ProDyG: Progressive Dynamic Scene Reconstruction via Gaussian Splatting from Monocular Videos
This addresses the problem of practical dynamic reconstruction for applications requiring real-time operation and consistency, though it appears incremental as it builds on existing SLAM and Gaussian splatting techniques.
The paper tackles online dynamic 3D scene reconstruction from monocular videos by disentangling static and dynamic parts within a SLAM system, achieving novel view renderings competitive with offline methods and on-par tracking with state-of-the-art dynamic SLAM methods.

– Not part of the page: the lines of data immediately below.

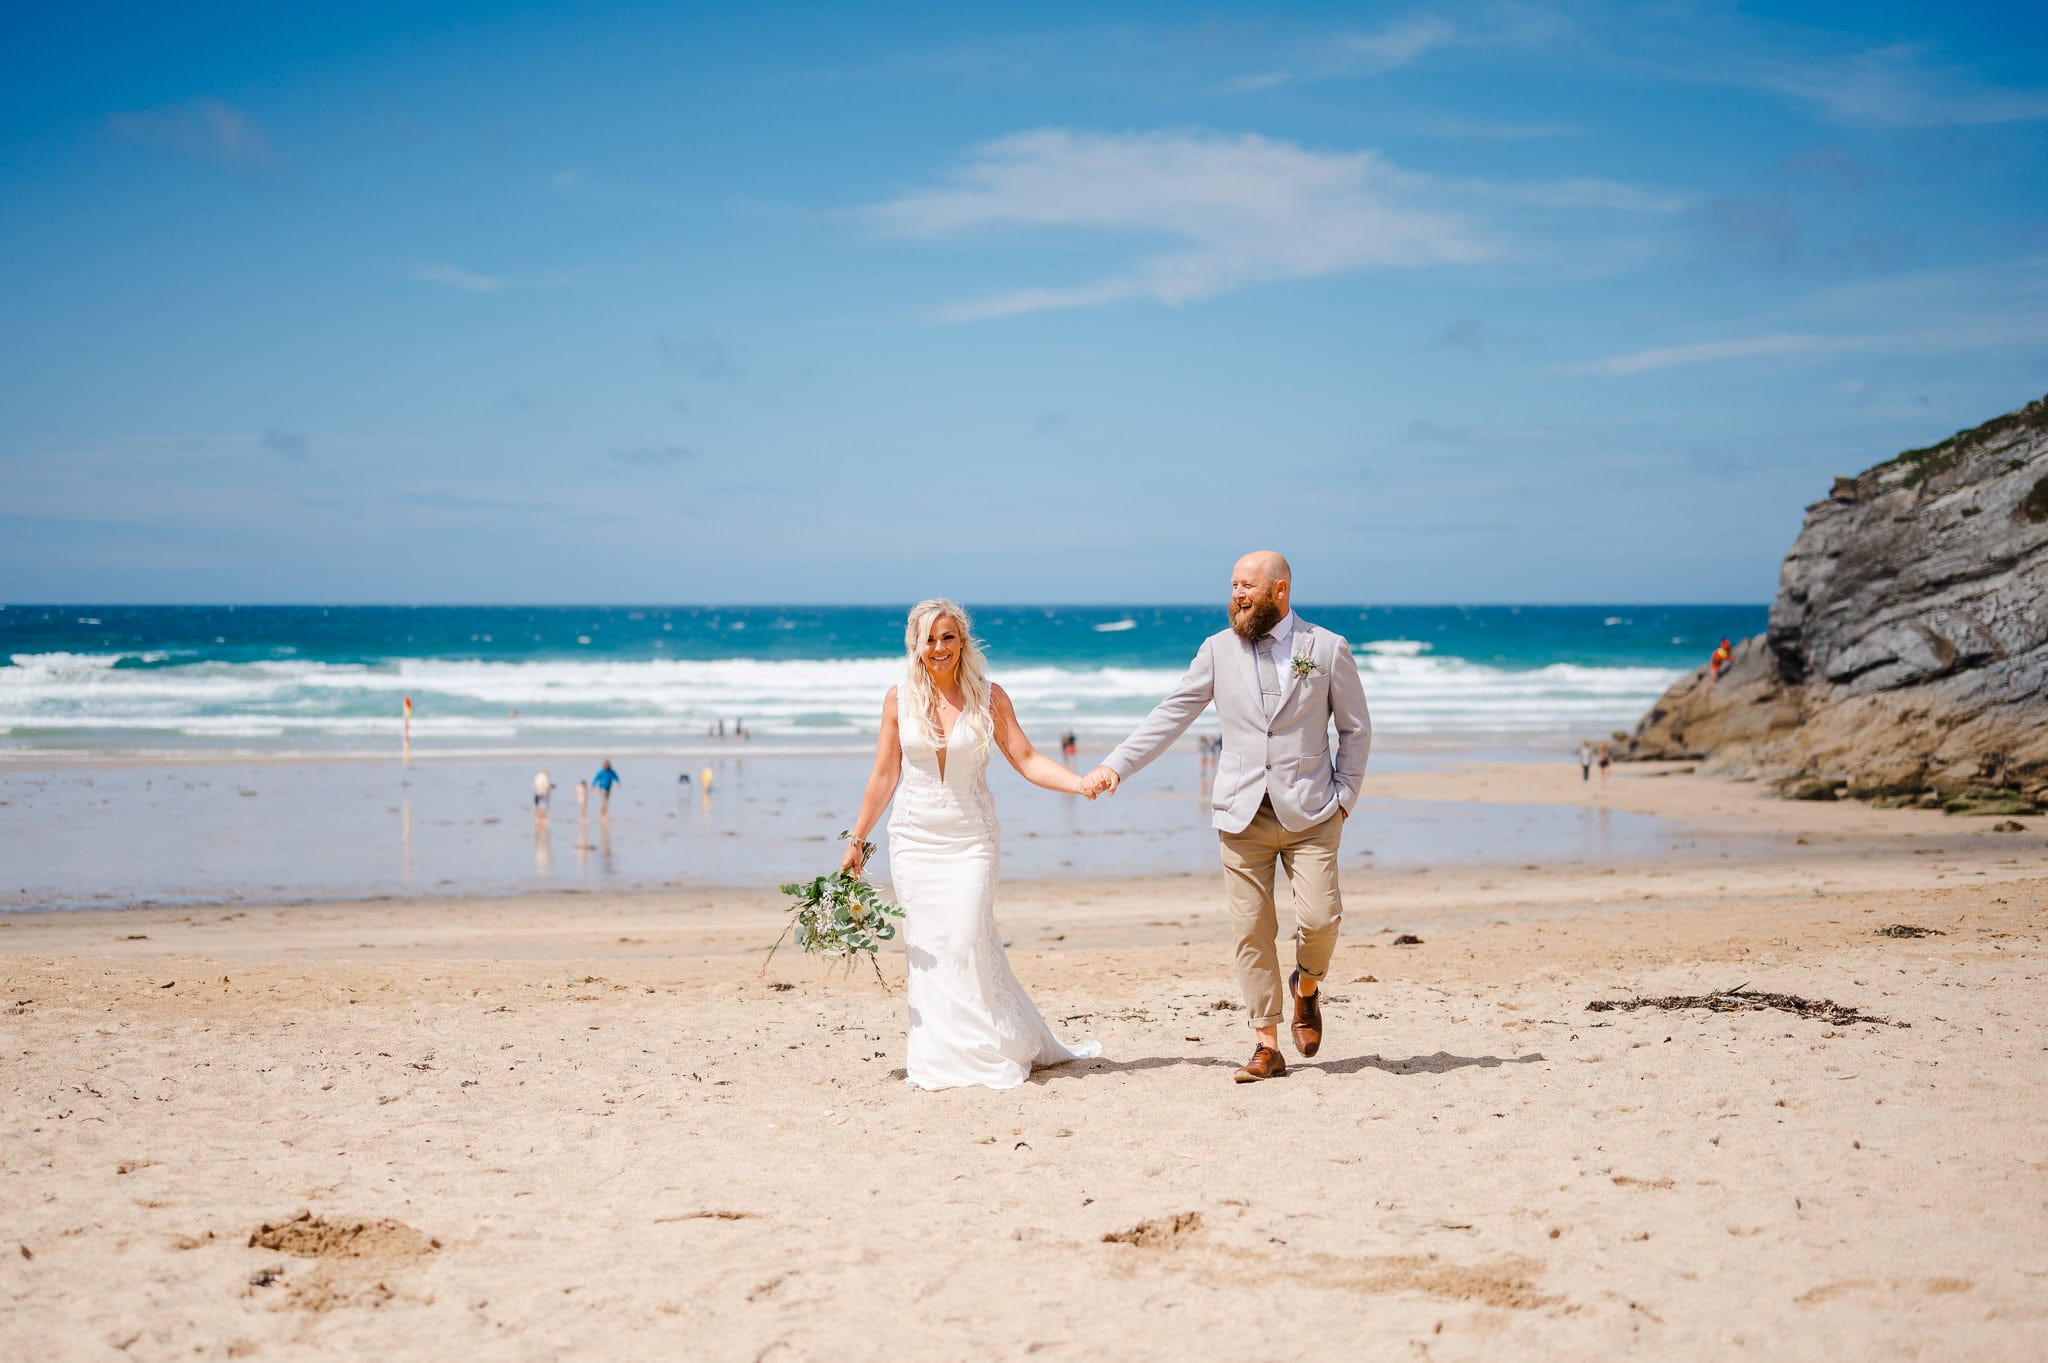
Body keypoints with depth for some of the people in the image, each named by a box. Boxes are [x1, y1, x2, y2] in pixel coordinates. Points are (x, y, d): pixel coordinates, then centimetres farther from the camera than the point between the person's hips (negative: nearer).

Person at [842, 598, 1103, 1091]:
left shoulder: (989, 697, -2)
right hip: (914, 839, 2)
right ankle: (935, 1060, 7)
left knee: (967, 943, -9)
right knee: (926, 949, 0)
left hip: (971, 839, -2)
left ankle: (988, 1054, 4)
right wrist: (856, 840, 11)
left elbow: (1027, 761, -2)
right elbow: (884, 776, 8)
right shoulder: (899, 699, 2)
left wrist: (1083, 784, -16)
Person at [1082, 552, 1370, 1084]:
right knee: (1252, 931, 0)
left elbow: (1356, 729, 8)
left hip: (1309, 813, -1)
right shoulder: (1218, 650, 6)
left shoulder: (1329, 649, 2)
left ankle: (1307, 987, 22)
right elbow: (1170, 716, 6)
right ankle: (1266, 1045, 9)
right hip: (1242, 815, 2)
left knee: (1320, 919, -11)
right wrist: (1116, 765, -2)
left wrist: (1343, 797, 1)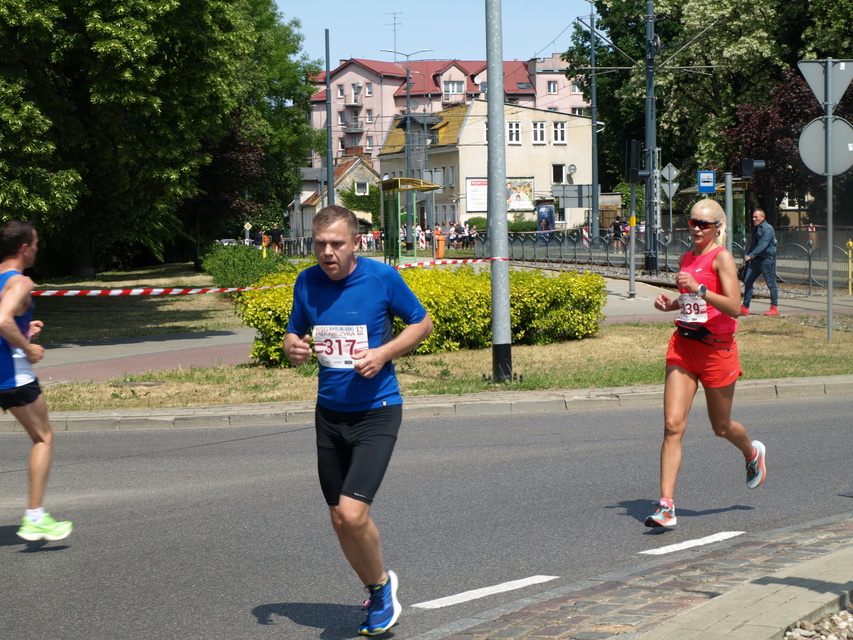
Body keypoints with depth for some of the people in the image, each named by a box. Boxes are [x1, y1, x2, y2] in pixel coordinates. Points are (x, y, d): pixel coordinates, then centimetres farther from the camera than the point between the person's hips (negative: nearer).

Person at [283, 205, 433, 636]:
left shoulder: (382, 278, -11)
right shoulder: (307, 283, 0)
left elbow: (422, 323, 2)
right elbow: (294, 334, 13)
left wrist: (384, 353, -14)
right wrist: (293, 349, -11)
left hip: (376, 411, -5)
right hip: (329, 413, 5)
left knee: (352, 513, -17)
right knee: (340, 519, 9)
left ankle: (382, 582, 11)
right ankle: (377, 595, 32)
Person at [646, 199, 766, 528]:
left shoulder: (721, 257, -10)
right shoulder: (687, 259, 11)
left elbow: (734, 307, -19)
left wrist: (699, 289, -29)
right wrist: (670, 303, 7)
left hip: (716, 349, -5)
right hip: (683, 345, 5)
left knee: (721, 427, 13)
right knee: (673, 425, -9)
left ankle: (753, 453, 49)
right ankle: (666, 506, -12)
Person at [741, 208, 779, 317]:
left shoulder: (767, 229, -11)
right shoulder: (756, 229, 18)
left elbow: (762, 245, -23)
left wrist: (751, 255, -31)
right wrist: (748, 256, 23)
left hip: (766, 260, -9)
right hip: (755, 260, 9)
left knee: (771, 283, -1)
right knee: (747, 281, 0)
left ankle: (774, 308, 7)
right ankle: (745, 308, 1)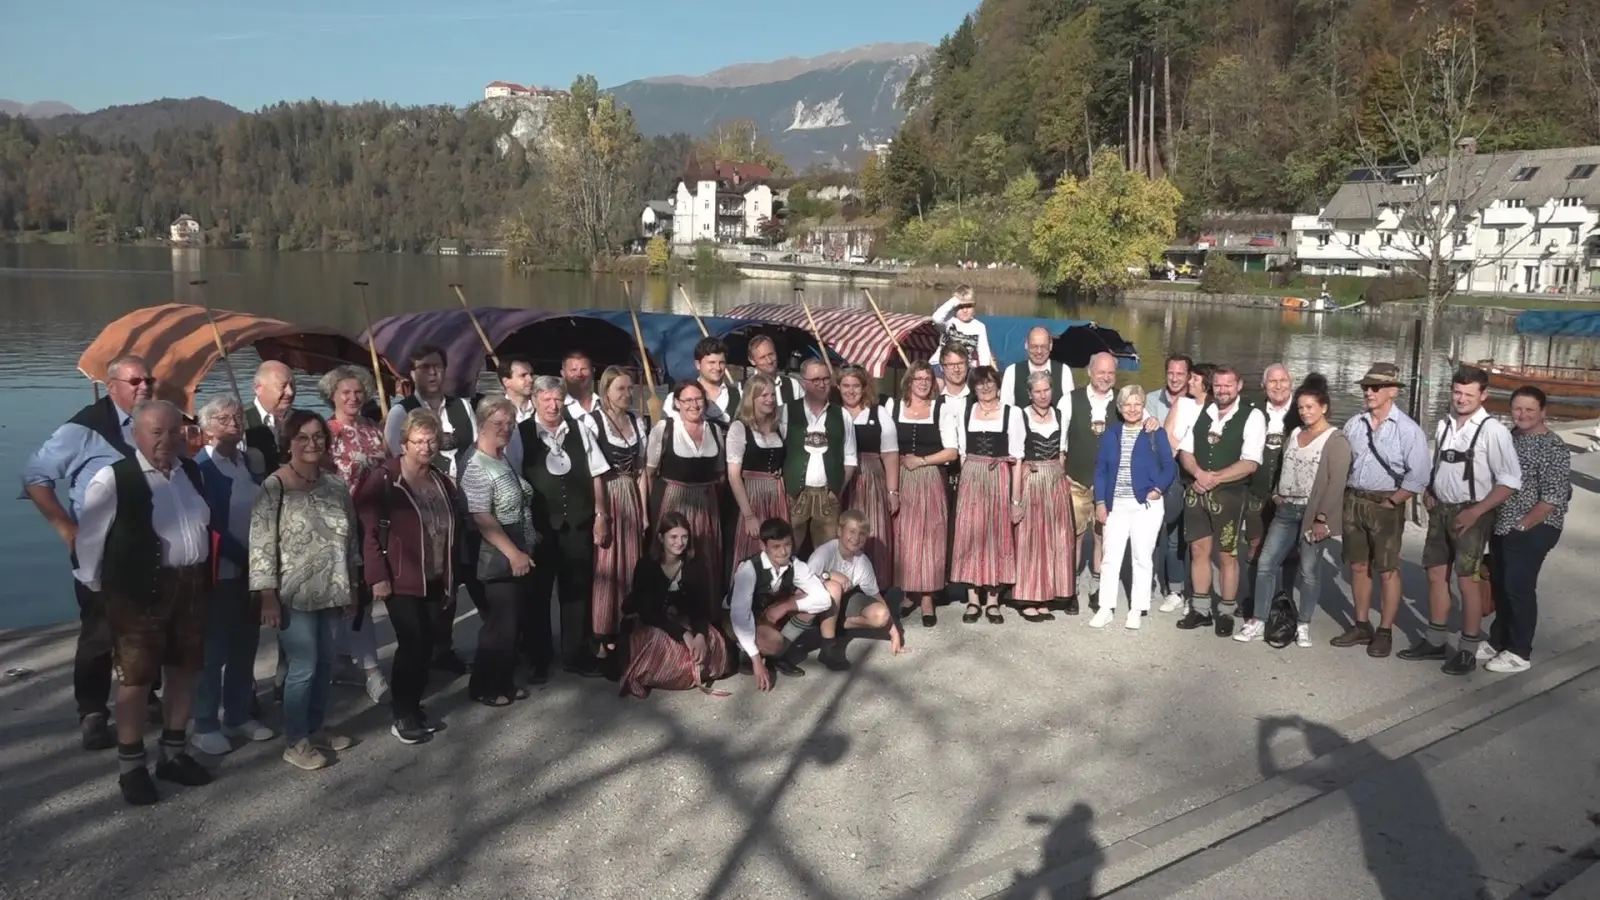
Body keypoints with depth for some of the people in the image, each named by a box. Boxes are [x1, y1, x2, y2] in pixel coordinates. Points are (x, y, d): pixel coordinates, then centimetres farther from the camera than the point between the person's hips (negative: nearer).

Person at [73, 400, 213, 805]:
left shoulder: (192, 472, 8)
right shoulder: (113, 478, -10)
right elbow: (89, 536, -4)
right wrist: (97, 585, 2)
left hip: (192, 585, 6)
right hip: (140, 590, -6)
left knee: (185, 669, 13)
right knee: (137, 676, 2)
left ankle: (174, 754, 28)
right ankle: (131, 767, 16)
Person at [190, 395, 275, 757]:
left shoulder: (251, 462, 9)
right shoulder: (199, 467, -10)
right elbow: (207, 524, -16)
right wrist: (242, 556, -17)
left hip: (252, 569, 6)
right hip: (220, 572, -6)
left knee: (245, 647, 14)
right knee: (214, 651, 2)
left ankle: (239, 716, 26)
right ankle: (205, 726, 13)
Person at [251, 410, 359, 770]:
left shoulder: (336, 484, 6)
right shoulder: (273, 487, -11)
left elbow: (350, 538, 11)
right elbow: (261, 545, -13)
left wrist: (352, 588, 12)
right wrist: (268, 598, -16)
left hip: (331, 592, 6)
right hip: (295, 595, -6)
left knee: (324, 664, 14)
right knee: (303, 668, -1)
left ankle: (315, 728, 30)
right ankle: (295, 742, 13)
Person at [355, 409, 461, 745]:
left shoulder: (441, 480, 10)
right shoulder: (382, 480, -9)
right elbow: (367, 531, -12)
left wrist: (452, 574, 14)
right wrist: (377, 576, -17)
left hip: (435, 580, 6)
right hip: (401, 579, -6)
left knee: (426, 646, 8)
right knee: (411, 644, -8)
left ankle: (414, 705, 23)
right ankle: (401, 715, 7)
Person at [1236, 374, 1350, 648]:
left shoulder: (1336, 440, -8)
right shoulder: (1295, 433, 13)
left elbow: (1336, 483, -13)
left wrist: (1322, 519, -17)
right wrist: (1277, 495, 5)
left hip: (1312, 514, -6)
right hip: (1286, 510, 6)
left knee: (1309, 571, 3)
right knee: (1266, 564, 2)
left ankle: (1303, 625, 17)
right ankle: (1258, 621, 9)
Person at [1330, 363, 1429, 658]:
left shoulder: (1408, 430, -10)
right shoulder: (1354, 424, 6)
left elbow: (1417, 478, -13)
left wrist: (1389, 503, -13)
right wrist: (1345, 497, 3)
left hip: (1386, 505, -5)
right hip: (1353, 501, 5)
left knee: (1387, 571, 2)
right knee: (1358, 566, 12)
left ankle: (1385, 632, 11)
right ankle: (1361, 626, 23)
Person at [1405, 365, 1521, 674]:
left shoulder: (1493, 431, -13)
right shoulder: (1444, 425, 7)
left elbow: (1510, 481, -15)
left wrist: (1476, 511, -17)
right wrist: (1428, 490, 5)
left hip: (1470, 515, -6)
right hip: (1440, 510, 7)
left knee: (1468, 581, 0)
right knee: (1436, 575, 13)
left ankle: (1468, 650, 13)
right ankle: (1435, 641, 26)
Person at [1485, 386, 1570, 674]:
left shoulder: (1553, 447, -14)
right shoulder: (1508, 437, 8)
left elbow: (1553, 497, -18)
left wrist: (1522, 526, -17)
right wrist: (1493, 520, 9)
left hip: (1532, 530, -7)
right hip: (1501, 527, 7)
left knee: (1519, 588, -1)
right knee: (1499, 586, 14)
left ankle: (1519, 653, 11)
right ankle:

Achieving truly practical dynamic 3D reconstruction requires online operation, global pose and map consistency, detailed appearance modeling, and the flexibility to handle both RGB and RGB-D inputs. However, existing SLAM methods typically merely remove the dynamic parts or require RGB-D input, while offline methods are not scalable to long video sequences, and current transformer-based feedforward methods lack global consistency and appearance details. To this end, we achieve online dynamic scene reconstruction by disentangling the static and dynamic parts within a SLAM system. The poses are tracked robustly with a novel motion masking strategy, and dynamic parts are reconstructed leveraging a progressive adaptation of a Motion Scaffolds graph. Our method yields novel view renderings competitive to offline methods and achieves on-par tracking with state-of-the-art dynamic SLAM methods.